Neural Radiance Fields (NeRF)

Differentiable volume Rendering will require a lot of storage. This is undesirable if we want to transmit this information over the network.

NeRF is one of the first techniques to model a 3D scene that requires less disk space and also captures the fine geometry and texture of complex scenes.

Challenge of View Synthesis

The challenge is to synthesize new views of a 3D scene using a small number of available 2D snapshots of the scene. The challenge is to construct complete information about the world given incomplete and noisy information.

## Radiance Fields Radiance is the intensity of a point in space when viewed in a particular direction. When capturing this information in RGB, the radiance will have three components corresponding to the colors Red, Green, and Blue. The radiance of a point in space can depend on many factors, including the following:

Light sources illuminating that point
The existence of a surface (or volume density) that can reflect light at that point
The texture properties of the surface

Radiance (r,g,b) at a point (x,y,z) when viewed from certain viewing angles

If we know the radiance of all the points in a scene in all directions then it constitutes a radiance field.

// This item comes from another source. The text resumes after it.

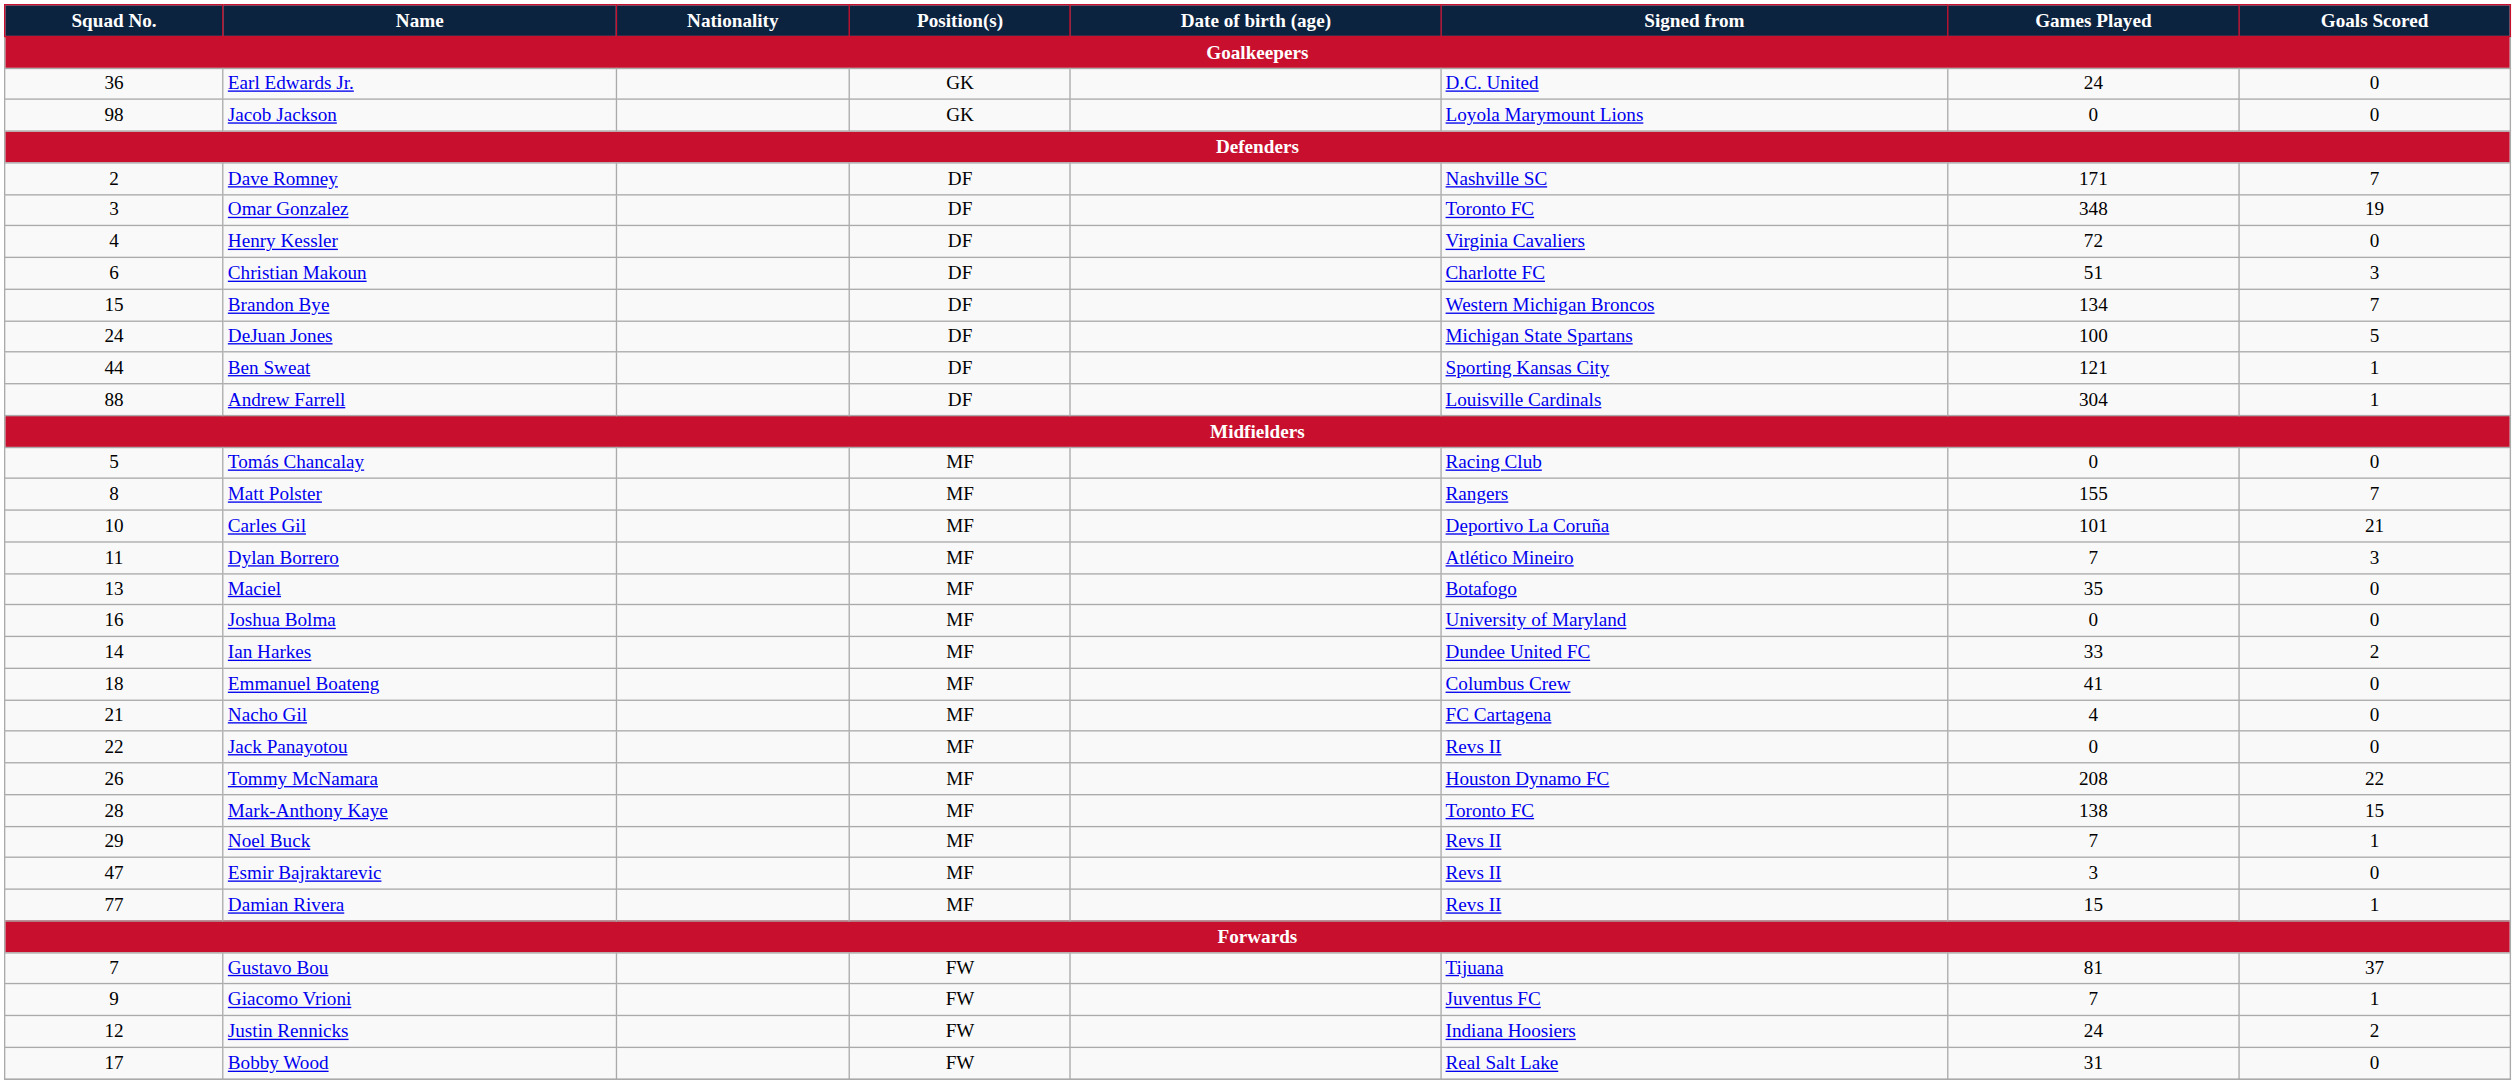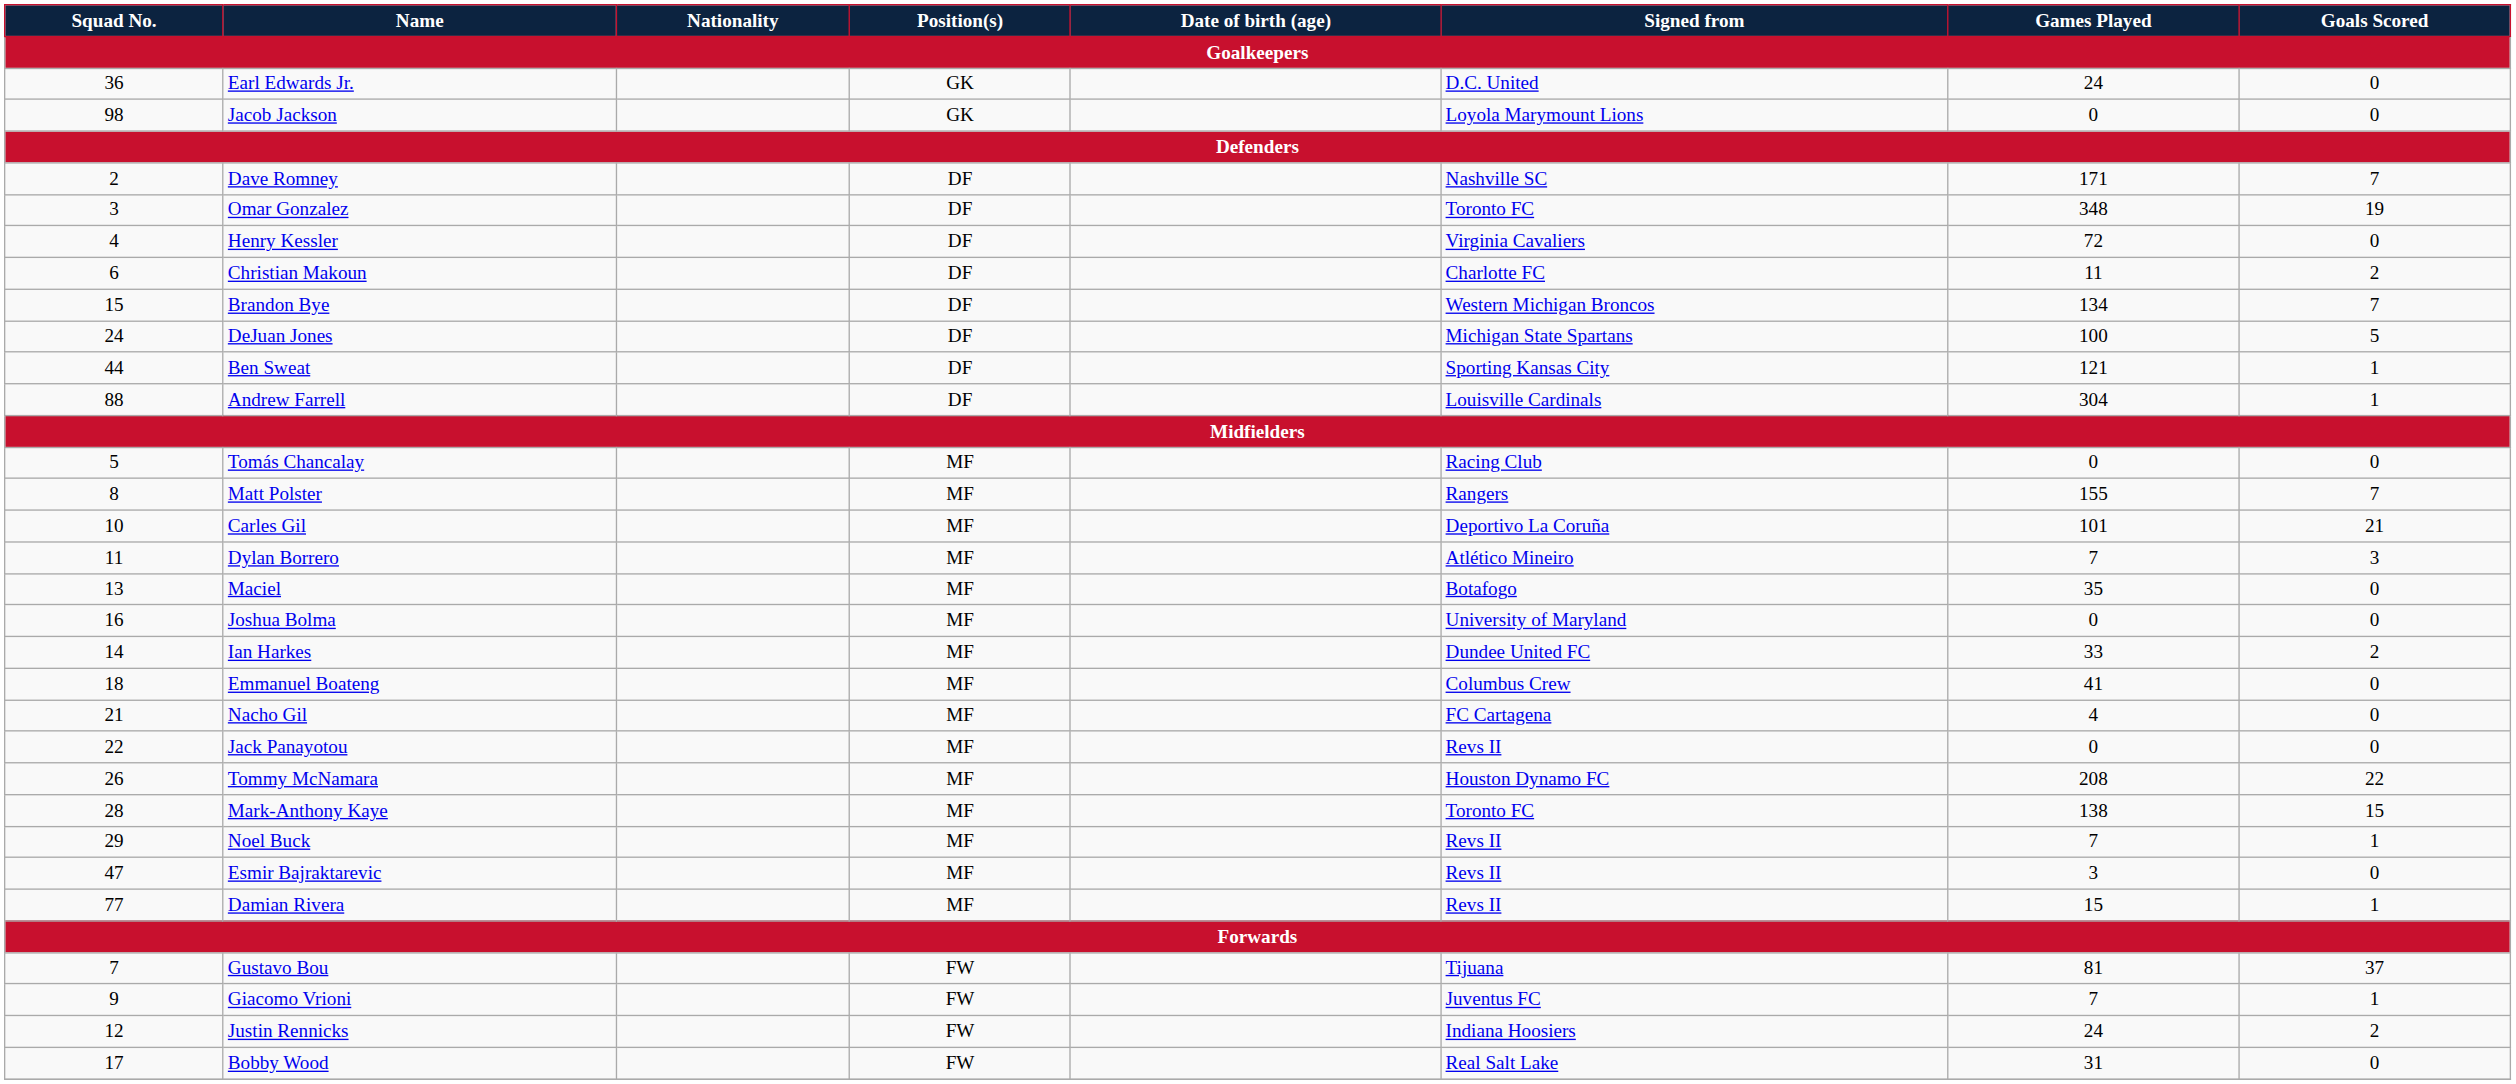Christian Makoun | Games Played: 51 -> 11
Christian Makoun | Goals Scored: 3 -> 2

Radiance fields with Neural Networks

NeRF uses a neural network to represent a volumetric scene function. This neural network takes a 5-dimensional input. These are the three spatial locations (x, y, z) and two viewing angles (θ, ∅). Its output is the volume density σ at (x, y, z) and the emitted color (r, g, b) of the point (x, y, z) when viewed from the viewing angle (θ, ∅).

The model therefore maps any point in the 3D scene and a viewing angle to the volume density and radiance at that point. You can then use this model to synthesize views by querying the 5D coordinates along camera rays and using the volume rendering technique to project the output colors and volume densities into an image.

A single NeRF model is optimized on a set of images from a single scene. Therefore, each model only knows the scene on which it is optimized. NeRF is optimized to generalize unseen viewpoints well for a particular scene.